City folk mingle with country alpacas at weekend event

Couple open ranch every year to show off unusual side business

Tommy Lintner, 17 months, Ottawa, pets an alpaca Saturday at Kaw Valley Alpacas in Tonganoxie. The farm will be open from 10 a.m. to 4 p.m. today.

Macel Koerth walks through a group of young female alpacas, which are being weaned away from their mothers.

She calls each alpaca by name as she hand-feeds them small nutritional food pellets. Some of the more outgoing alpacas begin to nose their way to the front, trying to get another morsel. The shyer alpacas hang back and wait for a turn. Others just hum with excitement.

“You know why they hum? Because they don’t know the words,” Koerth said with a laugh. “That’s an old alpaca joke. That’s how they communicate. They’ll hum if they are content or they’ll hum if they’re stressed.”

For a third year, Macel and her husband, Bruce Koerth, have opened their southern Tonganoxie ranch, Kaw Valley Alpacas, to the public as part of the National Alpaca Farm Days.

The two-day event on the last weekend in September gives the Koerths an opportunity to share their side business with other people in the area.

It also gives the 46 alpacas a chance to get a little more attention.

“They love farm day and visitors because they get lots of extra pellets,” Koerth said. “I love people coming out. I could talk their ears off about alpacas. I especially love watching kids with the alpacas.”

This was the first time Eilene Lawrence and her granddaughter Paige Lawrence have come out to the ranch from their home in Lawrence.

Lawrence said it was nice for children and adults who live in the city to come out to the country and see and learn about the animals.

Paige said she liked going because the alpacas were cute.

“They have pretty little faces,” she said.

Also joining the Koerths during the event was Sharron Shaw, owner of La Costa Alpacas in Platte City, Mo. Shaw boards her alpacas at Kaw Valley Alpacas because she is in the process of finding some land for her own ranch.

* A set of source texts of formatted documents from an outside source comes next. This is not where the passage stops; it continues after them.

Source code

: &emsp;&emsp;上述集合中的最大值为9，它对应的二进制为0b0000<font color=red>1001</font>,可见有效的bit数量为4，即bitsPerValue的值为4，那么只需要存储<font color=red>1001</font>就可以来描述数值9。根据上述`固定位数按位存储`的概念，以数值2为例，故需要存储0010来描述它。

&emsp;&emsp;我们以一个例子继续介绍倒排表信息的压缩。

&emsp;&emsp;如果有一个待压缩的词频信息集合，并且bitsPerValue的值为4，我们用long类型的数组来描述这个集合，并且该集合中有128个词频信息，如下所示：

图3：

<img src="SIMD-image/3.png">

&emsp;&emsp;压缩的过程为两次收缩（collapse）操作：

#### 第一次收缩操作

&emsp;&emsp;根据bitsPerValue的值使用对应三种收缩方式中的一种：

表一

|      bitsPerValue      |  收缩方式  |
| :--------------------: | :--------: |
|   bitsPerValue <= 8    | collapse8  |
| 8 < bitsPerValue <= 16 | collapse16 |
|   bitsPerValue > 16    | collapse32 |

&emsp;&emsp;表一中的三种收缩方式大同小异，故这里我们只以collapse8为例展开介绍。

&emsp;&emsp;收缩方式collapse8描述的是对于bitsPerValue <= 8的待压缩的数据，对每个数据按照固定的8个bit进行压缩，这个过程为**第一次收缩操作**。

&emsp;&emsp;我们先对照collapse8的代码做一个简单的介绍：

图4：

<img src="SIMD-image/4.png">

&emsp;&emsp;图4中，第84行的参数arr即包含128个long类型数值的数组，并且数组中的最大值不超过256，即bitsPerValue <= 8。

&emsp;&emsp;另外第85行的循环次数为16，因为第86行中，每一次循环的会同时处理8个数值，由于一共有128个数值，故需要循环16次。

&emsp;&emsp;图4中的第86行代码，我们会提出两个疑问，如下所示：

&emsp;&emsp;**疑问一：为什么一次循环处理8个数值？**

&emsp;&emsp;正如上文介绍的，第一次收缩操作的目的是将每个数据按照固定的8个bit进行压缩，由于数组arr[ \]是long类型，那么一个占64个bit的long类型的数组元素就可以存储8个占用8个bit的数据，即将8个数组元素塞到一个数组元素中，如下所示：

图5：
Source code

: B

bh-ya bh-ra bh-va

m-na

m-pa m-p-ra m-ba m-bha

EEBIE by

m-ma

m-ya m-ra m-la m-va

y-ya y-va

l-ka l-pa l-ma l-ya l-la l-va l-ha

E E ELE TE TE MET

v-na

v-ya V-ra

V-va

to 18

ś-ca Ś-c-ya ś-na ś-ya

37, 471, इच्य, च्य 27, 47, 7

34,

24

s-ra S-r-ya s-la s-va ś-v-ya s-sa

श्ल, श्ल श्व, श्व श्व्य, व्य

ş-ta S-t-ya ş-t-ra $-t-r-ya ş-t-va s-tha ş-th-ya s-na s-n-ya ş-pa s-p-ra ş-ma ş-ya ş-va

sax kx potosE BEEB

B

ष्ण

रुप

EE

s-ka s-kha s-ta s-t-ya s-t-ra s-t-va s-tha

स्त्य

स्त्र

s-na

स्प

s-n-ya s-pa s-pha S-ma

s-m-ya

Shaw said she had always been uneasy around animals, but that all changed when she and her husband, Jim, started buying alpacas 8 years ago.

She fell in love with them, and now La Costa Alpacas keeps anywhere from 60 to 80 alpacas in Tonganoxie, Junction City and Tacoma, Wash.

Shaw has become very attached to her alpacas, and when one of her favorite alpacas, Lola Falana, was killed by a pack of wild dogs this April at Kaw Valley Alpacas, it broke her heart.

“I cried and cried,” Shaw said. “She was special from the first time that we saw her. She just had a presence about her.”

She said they named that alpaca after actress and singer Lola Falana because a white tuft of hair and her personality made her very flamboyant.

Since the incident, the Koerths have taken extra precautions to make sure the alpacas stay safe.

Kaw Valley Alpacas, 22925 Hemphill Road, Tonganoxie, will continue the farm tour from 10 a.m. to 4 p.m. today.